Prompt →
Only the lines from the start of the data through the one containing "then btn:[Edit AnsibleAutomationPlatform]." belong in your answer; return them exactly.
┌─ Dataset
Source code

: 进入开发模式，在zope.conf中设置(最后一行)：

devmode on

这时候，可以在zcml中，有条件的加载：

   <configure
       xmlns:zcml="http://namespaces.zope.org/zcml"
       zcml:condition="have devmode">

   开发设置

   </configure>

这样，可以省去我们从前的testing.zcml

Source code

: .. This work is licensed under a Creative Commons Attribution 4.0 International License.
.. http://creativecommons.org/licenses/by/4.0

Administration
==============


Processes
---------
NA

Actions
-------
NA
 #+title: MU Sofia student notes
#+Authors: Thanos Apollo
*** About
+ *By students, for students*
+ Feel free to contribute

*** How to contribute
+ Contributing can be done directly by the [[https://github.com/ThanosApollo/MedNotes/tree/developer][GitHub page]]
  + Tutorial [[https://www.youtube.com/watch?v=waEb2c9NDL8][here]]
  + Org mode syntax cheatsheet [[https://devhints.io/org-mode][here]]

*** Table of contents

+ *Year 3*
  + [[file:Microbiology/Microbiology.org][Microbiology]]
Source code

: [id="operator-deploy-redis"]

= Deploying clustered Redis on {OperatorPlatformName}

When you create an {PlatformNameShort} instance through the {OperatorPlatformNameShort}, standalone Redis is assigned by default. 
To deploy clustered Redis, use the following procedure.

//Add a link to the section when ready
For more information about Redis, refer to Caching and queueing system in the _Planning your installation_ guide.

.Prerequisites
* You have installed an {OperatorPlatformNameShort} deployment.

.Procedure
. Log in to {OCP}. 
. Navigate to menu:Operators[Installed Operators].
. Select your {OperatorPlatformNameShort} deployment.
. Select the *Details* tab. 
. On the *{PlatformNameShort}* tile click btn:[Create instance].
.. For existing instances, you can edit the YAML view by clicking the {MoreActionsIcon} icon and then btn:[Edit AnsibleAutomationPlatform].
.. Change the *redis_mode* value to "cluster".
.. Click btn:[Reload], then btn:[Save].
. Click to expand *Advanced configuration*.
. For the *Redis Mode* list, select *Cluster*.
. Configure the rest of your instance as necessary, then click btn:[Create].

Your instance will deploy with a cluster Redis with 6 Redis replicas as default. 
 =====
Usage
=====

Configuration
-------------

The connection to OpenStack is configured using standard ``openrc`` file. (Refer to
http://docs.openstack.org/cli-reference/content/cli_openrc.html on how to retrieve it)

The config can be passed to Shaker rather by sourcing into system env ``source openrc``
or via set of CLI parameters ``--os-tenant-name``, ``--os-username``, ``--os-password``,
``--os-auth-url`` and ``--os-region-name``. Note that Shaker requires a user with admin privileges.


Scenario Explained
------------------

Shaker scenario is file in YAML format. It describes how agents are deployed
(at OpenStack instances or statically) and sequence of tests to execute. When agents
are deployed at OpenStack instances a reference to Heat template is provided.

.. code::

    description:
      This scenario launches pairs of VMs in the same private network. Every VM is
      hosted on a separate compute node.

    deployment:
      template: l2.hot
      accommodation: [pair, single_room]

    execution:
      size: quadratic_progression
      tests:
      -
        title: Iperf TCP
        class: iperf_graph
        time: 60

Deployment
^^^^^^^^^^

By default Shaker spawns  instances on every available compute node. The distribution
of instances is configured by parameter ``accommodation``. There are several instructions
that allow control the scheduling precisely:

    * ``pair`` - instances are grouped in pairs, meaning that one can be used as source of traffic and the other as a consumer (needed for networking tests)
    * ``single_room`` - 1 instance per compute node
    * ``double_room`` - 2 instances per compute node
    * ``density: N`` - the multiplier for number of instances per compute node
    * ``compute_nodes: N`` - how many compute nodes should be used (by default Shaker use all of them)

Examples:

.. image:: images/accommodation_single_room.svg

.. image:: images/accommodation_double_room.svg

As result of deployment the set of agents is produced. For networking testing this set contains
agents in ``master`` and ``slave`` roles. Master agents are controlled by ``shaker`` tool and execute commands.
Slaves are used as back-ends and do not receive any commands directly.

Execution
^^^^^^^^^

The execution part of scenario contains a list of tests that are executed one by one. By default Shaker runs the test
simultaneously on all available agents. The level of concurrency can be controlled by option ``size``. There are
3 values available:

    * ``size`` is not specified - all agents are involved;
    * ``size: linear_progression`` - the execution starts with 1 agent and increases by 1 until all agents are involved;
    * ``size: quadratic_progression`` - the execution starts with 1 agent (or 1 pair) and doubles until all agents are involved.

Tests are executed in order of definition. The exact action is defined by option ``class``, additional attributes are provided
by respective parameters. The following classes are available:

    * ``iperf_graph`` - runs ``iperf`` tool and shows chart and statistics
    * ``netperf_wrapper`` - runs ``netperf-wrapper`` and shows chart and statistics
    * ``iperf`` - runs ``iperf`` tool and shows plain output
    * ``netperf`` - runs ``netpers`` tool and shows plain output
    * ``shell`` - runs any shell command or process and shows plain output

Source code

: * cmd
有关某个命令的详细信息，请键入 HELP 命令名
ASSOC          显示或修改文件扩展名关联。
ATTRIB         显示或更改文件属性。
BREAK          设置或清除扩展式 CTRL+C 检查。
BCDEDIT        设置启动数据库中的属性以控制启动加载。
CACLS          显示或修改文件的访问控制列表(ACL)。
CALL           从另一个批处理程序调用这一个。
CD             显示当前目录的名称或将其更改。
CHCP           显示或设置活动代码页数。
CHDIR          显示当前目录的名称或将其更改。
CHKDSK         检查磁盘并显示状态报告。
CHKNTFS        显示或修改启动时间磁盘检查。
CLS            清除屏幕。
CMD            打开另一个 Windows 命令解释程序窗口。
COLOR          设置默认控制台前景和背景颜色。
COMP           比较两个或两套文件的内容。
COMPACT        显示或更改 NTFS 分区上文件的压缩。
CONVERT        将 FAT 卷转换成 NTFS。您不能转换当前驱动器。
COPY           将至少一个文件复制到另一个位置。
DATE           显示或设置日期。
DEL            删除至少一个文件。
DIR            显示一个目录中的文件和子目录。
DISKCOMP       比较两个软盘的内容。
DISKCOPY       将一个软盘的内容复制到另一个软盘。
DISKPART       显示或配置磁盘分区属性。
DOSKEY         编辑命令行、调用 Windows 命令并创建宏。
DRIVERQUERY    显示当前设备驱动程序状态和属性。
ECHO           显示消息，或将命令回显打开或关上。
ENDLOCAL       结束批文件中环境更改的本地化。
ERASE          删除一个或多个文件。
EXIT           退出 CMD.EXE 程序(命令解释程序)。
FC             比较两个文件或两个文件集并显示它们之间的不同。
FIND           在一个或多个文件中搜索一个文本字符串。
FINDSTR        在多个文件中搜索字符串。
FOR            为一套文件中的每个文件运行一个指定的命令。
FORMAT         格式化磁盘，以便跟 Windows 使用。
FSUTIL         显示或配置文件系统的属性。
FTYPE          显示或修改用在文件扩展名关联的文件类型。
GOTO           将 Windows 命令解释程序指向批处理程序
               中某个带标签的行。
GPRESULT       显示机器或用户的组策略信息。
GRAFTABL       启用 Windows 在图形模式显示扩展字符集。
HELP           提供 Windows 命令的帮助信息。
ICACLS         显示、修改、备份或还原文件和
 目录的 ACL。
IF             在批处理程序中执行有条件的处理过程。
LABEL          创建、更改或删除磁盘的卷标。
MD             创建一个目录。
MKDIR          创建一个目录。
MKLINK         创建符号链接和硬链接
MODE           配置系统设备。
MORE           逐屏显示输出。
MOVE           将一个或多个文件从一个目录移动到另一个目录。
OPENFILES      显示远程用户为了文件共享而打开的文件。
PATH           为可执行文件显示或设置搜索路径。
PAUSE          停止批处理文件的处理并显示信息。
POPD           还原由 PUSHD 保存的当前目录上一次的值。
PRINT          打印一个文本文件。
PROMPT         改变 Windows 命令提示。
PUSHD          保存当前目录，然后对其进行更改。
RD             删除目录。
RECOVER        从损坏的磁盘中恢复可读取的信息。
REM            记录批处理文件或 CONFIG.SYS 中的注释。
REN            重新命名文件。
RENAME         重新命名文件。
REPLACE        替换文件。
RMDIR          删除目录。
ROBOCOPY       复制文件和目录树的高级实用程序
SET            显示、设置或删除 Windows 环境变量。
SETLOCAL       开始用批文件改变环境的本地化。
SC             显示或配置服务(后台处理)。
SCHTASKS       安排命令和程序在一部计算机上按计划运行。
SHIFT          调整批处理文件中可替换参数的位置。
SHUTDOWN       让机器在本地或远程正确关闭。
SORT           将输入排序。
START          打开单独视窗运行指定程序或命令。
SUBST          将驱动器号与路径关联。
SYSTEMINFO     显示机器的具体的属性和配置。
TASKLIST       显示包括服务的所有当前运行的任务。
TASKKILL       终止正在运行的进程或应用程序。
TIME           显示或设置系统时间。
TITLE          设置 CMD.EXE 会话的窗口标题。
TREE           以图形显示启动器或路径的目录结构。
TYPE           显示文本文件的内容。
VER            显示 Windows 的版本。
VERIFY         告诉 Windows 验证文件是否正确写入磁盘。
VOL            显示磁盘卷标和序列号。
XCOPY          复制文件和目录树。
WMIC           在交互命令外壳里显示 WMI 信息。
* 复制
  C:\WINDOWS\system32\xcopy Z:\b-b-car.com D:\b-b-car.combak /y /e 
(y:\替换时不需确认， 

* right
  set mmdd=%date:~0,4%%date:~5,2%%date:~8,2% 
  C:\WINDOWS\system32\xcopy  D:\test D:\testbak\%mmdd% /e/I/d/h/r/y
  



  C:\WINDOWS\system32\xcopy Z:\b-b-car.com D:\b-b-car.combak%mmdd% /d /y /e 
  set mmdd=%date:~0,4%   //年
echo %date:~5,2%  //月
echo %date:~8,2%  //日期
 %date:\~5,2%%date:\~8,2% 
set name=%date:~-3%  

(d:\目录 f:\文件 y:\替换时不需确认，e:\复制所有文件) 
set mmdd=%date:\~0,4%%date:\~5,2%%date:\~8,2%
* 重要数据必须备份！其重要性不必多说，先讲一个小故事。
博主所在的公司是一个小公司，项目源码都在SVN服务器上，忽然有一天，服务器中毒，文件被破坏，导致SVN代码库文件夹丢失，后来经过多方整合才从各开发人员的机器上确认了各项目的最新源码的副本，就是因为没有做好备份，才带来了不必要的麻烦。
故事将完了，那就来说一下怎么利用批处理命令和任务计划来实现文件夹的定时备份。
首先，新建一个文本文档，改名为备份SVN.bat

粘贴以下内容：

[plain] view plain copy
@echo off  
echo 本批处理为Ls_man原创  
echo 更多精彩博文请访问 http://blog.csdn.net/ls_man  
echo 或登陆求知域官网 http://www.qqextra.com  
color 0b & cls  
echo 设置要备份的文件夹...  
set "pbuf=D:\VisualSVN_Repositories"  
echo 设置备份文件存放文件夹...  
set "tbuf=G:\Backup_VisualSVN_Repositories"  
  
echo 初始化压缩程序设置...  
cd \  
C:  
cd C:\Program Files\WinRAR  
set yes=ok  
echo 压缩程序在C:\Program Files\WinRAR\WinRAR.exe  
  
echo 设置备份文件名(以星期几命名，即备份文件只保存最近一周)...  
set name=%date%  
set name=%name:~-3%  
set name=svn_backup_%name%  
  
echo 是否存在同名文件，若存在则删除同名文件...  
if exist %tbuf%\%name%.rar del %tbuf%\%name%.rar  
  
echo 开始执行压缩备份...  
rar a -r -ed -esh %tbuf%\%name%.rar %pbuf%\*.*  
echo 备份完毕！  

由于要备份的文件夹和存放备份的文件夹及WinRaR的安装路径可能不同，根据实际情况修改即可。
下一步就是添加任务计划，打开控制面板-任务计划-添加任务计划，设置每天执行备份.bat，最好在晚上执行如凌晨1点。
└─
Answer section →
Source code

: 进入开发模式，在zope.conf中设置(最后一行)：

devmode on

这时候，可以在zcml中，有条件的加载：

   <configure
       xmlns:zcml="http://namespaces.zope.org/zcml"
       zcml:condition="have devmode">

   开发设置

   </configure>

这样，可以省去我们从前的testing.zcml

Source code

: .. This work is licensed under a Creative Commons Attribution 4.0 International License.
.. http://creativecommons.org/licenses/by/4.0

Administration
==============


Processes
---------
NA

Actions
-------
NA
 #+title: MU Sofia student notes
#+Authors: Thanos Apollo
*** About
+ *By students, for students*
+ Feel free to contribute

*** How to contribute
+ Contributing can be done directly by the [[https://github.com/ThanosApollo/MedNotes/tree/developer][GitHub page]]
  + Tutorial [[https://www.youtube.com/watch?v=waEb2c9NDL8][here]]
  + Org mode syntax cheatsheet [[https://devhints.io/org-mode][here]]

*** Table of contents

+ *Year 3*
  + [[file:Microbiology/Microbiology.org][Microbiology]]
Source code

: [id="operator-deploy-redis"]

= Deploying clustered Redis on {OperatorPlatformName}

When you create an {PlatformNameShort} instance through the {OperatorPlatformNameShort}, standalone Redis is assigned by default. 
To deploy clustered Redis, use the following procedure.

//Add a link to the section when ready
For more information about Redis, refer to Caching and queueing system in the _Planning your installation_ guide.

.Prerequisites
* You have installed an {OperatorPlatformNameShort} deployment.

.Procedure
. Log in to {OCP}. 
. Navigate to menu:Operators[Installed Operators].
. Select your {OperatorPlatformNameShort} deployment.
. Select the *Details* tab. 
. On the *{PlatformNameShort}* tile click btn:[Create instance].
.. For existing instances, you can edit the YAML view by clicking the {MoreActionsIcon} icon and then btn:[Edit AnsibleAutomationPlatform].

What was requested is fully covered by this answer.